Elections

Given the business

Qualicum Beach mayoral candidates Mike     Wansink, left, and Teunis Westbroek. - Steven Heywood photo
Qualicum Beach mayoral candidates Mike Wansink, left, and Teunis Westbroek.
— image credit: Steven Heywood photo

Is Qualicum Beach unfriendly to business?

That was one question that came up repeatedly at Wednesday night’s all candidates meeting.

The answer, it seems, depends on which candidates you talk to.

“That’s a perception that is confronting the business community,” mayoral candidate Mike Wansink said. “We have to eliminate that. For instance, right now, builders can’t build downtown because the development cost charges are just too high and the town policy for creating new buildings requires commercial space on the bottom floor.
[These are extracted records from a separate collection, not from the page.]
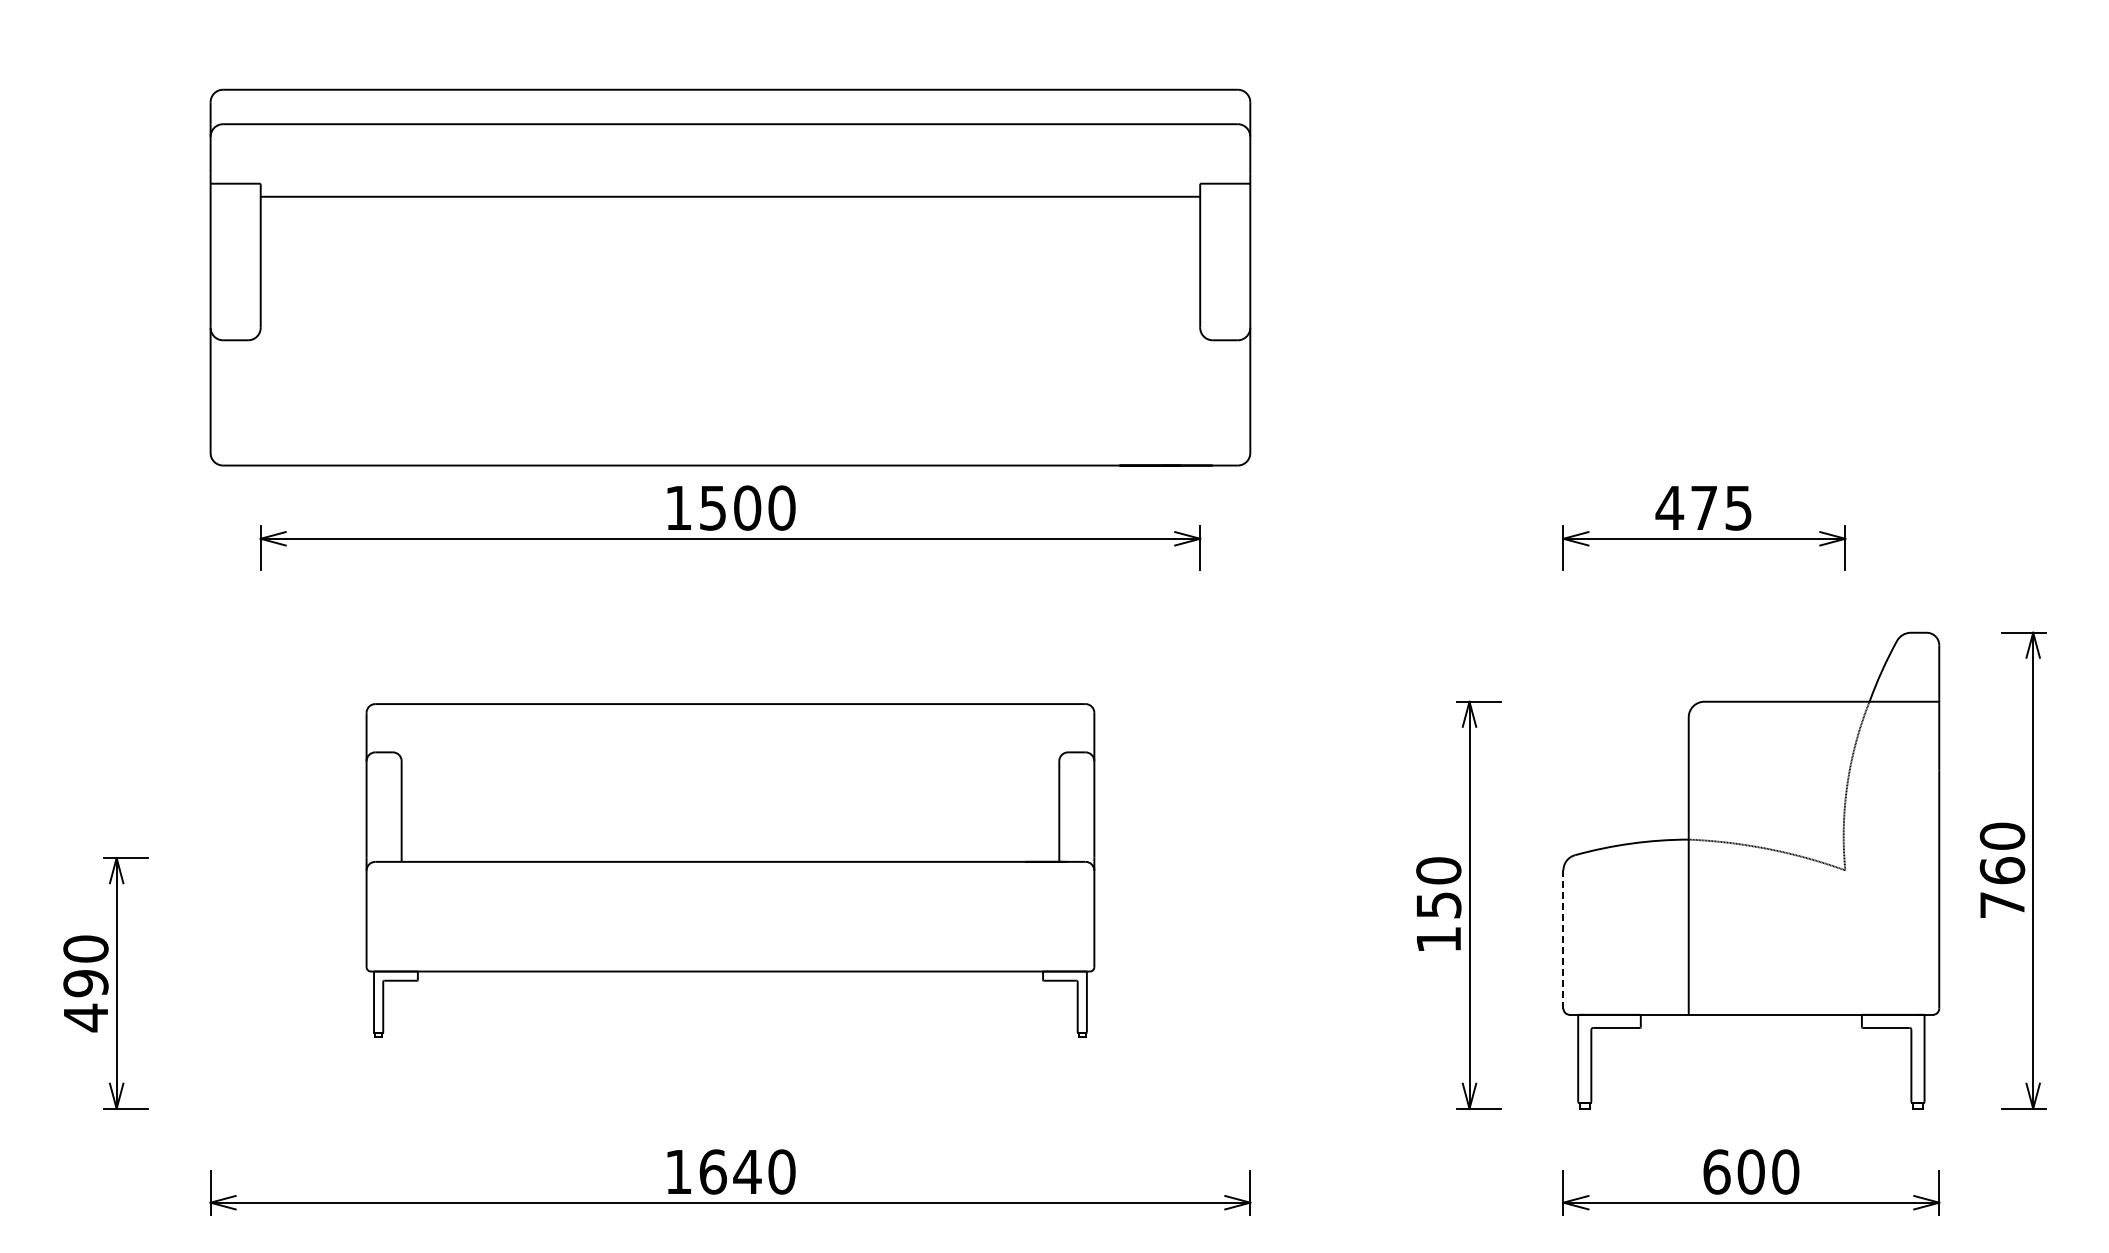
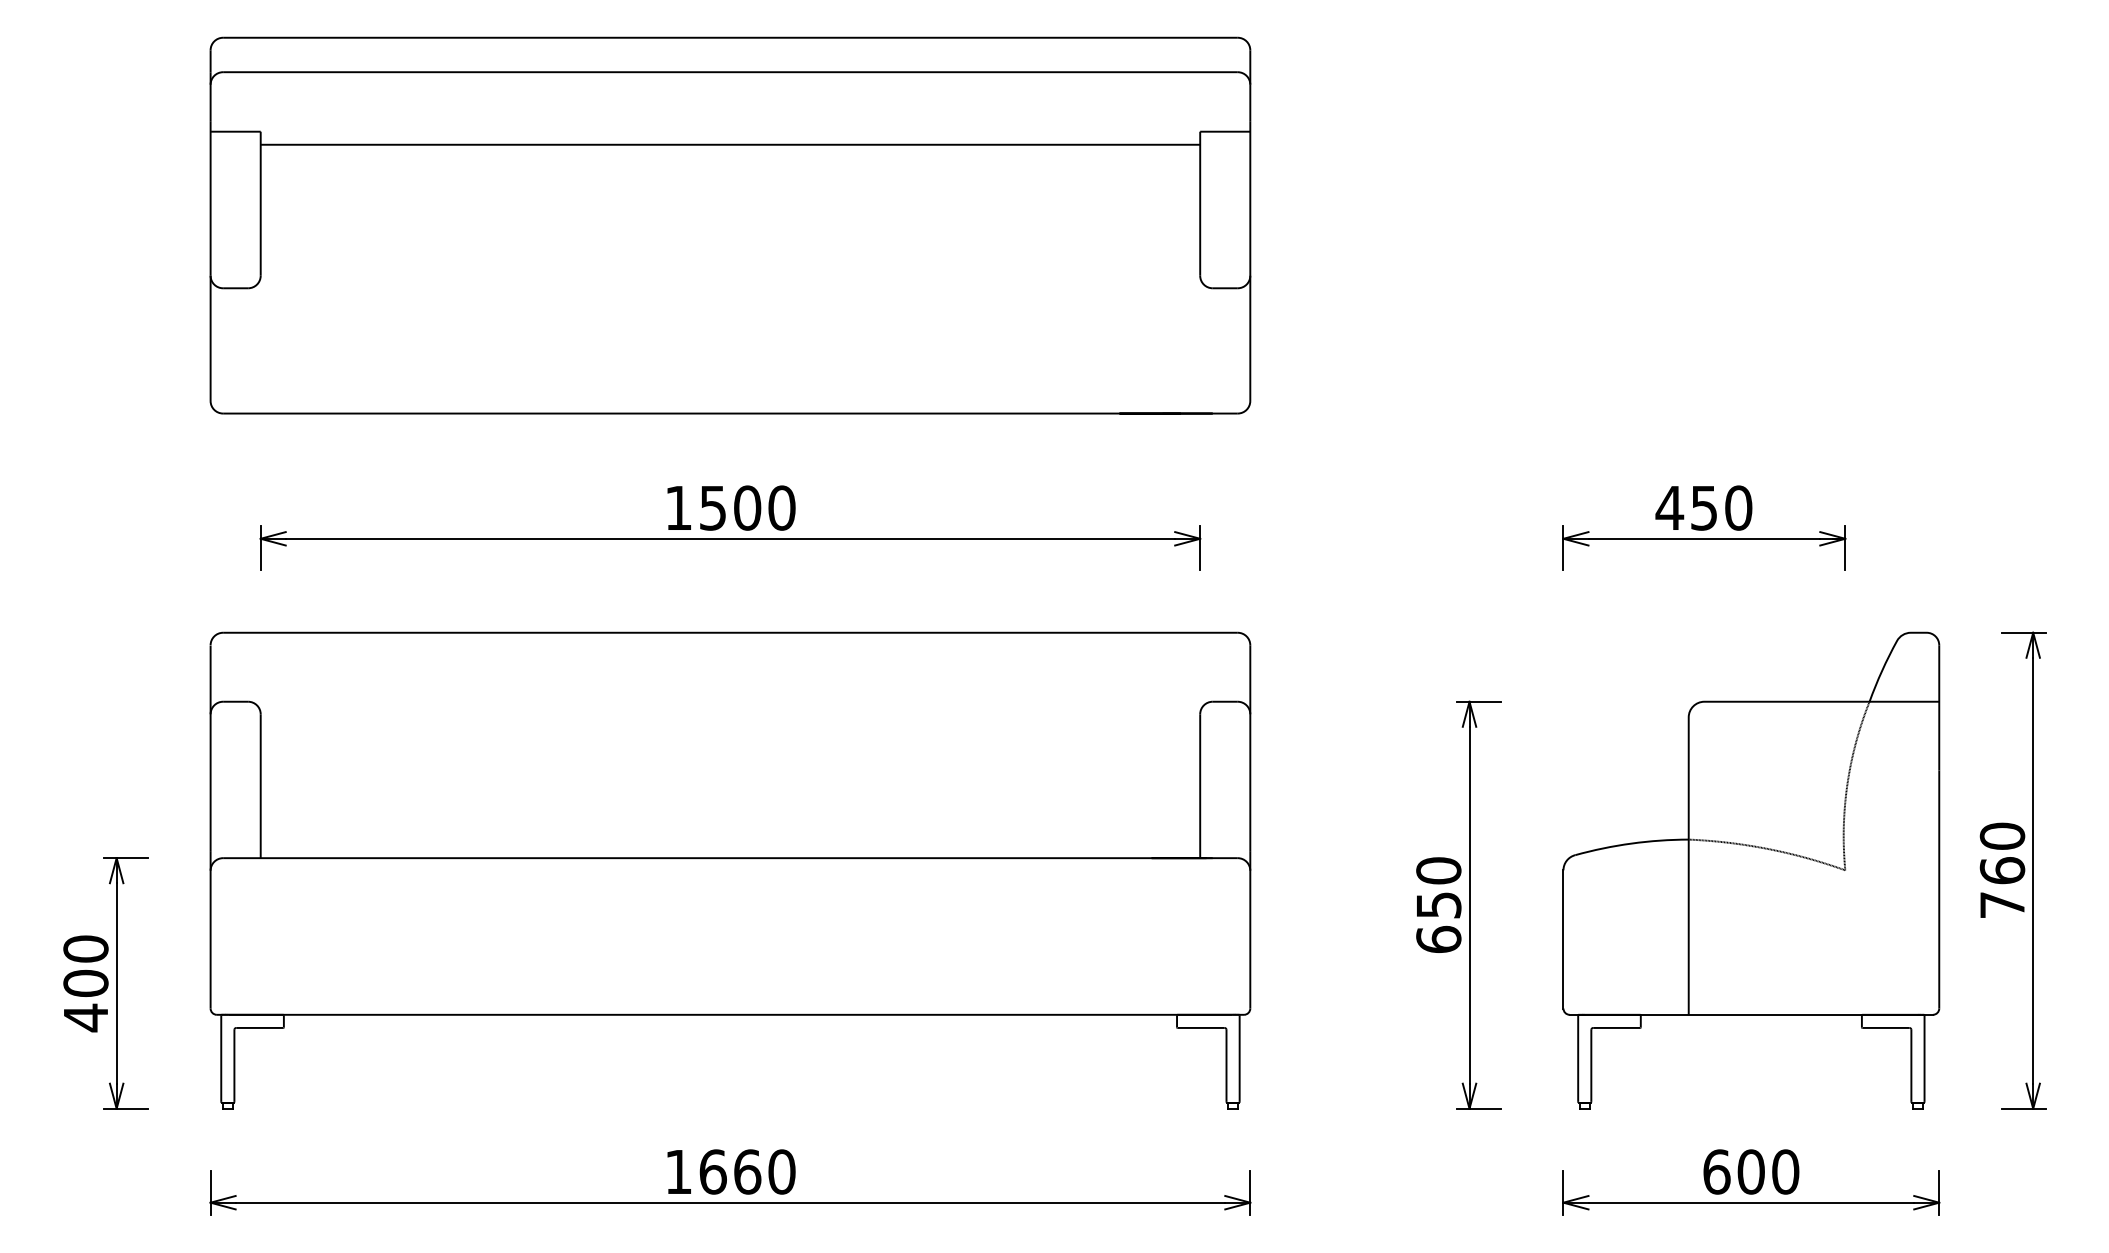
part at (730, 277) position: (730, 277) -> (730, 225)
text at (1721, 507): 475 -> 450
part at (730, 870) size: 731x335 px -> 1043x479 px
text at (1438, 938): 150 -> 650
line at (1563, 939): dashed -> solid
text at (85, 983): 490 -> 400
text at (747, 1171): 1640 -> 1660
We have to create policies and adjust DCCs and make them more friendly to the business community.”

Incumbent mayoral candidate Teunis Westbroek disagreed, citing the newly-opened Dolly’s Home Hardware building on Second Avenue as an example of development done right.

“Sometimes there is that perception, but look at what Home Hardware looks like,” he said. “People said we made it too difficult, but we made them put the ramp in the back and the delivery drivers love it. Sometimes it looks like we’re difficult, but we make long-term plans and we have the nicest town in British Columbia.”

Rich Mennie called on council to improve its relations with the business community.

 

“We benefit from a healthy business community,” he said.

“We should liaise closely with the chamber and downtown merchants to find out what they need for success. On the other hand, they need to provide the products and services that are of benefit to the community.”

Ed Woloshyn stressed that businesses need to be profitable, something that can be difficult to do when the streets roll up at 6 p.m.

Candidate Dave Willie certainly thinks the town is unfriendly to business.

“People don’t see opportunity here,” he said. “We have to bring that back.”

Bill Luchtmeijer agreed, calling the current municipal government a “no-growth council” and calling for an easing of the residential tax burden by revitalizing the downtown business core and revitalizing the tourism industry.

“What businesses are going to move into a town with a no-growth stance that is possibly losing its high school?” he asked. “Who in their right mind would want to open a business in Qualicum Beach?”

Tom Davies disagreed with that assessment, stressing the need to control growth.

“We need the right project at the right time, for the right reasons, with the right costs and for the right reasons,” he said.